Page:Lamartine - Œuvres complètes de Lamartine, tome 8.djvu/63

La bibliothèque libre.
Cette page a été validée par deux contributeurs.

Stojan n’est plus dans la prison,
Et les coursiers ne sont plus à l’écurie.
En toute hâte la dame retourne sur ses pas,
Fait tirer le canon d’alarme,
Afin que le beg l’entende de la terrasse.
À l’instant le pressentiment d’un malheur le saisit :
Il porte la main à ses poches,
Les clefs n’y sont plus !…
Alors il s’écrie à haute voix, Mustaj-Beg :
« Mes compagnons, mes frères !…
De mes mains s’est enfui Stojan de Kotari ;
Il a enlevé ma sœur Hajkuna.
Debout, mes frères, si vous craignez Dieu !… »
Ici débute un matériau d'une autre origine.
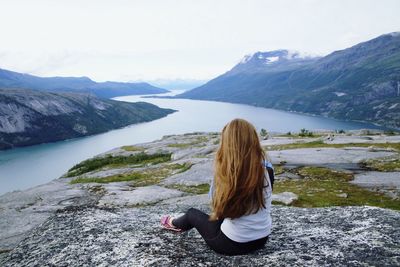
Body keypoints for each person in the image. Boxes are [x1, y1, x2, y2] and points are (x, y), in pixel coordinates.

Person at [160, 118, 274, 256]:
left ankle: (172, 222)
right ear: (254, 140)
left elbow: (218, 209)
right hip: (262, 238)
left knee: (192, 214)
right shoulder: (267, 170)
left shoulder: (227, 174)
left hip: (232, 244)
Les Turcs ont le singulier usage
D’avoir toujours leurs coursiers sellés.
À l’instant les guerriers montent à cheval ;
Ils chevauchent à travers les vastes campagnes,
Jusqu’à ce qu’ils atteignent les montagnes de Kunar,
Et de Kunar les champs de Kotari.

Hajkuna, au-dessus des hautes herbes,
Souvent regarde vers les montagnes.
Voilà qu’elle aperçoit de loin un nuage
Formé par l’haleine des coursiers et des hommes :
Elle reconnaît son frère Mustaj,
Et derrière lui trente guerriers d’Udbinja.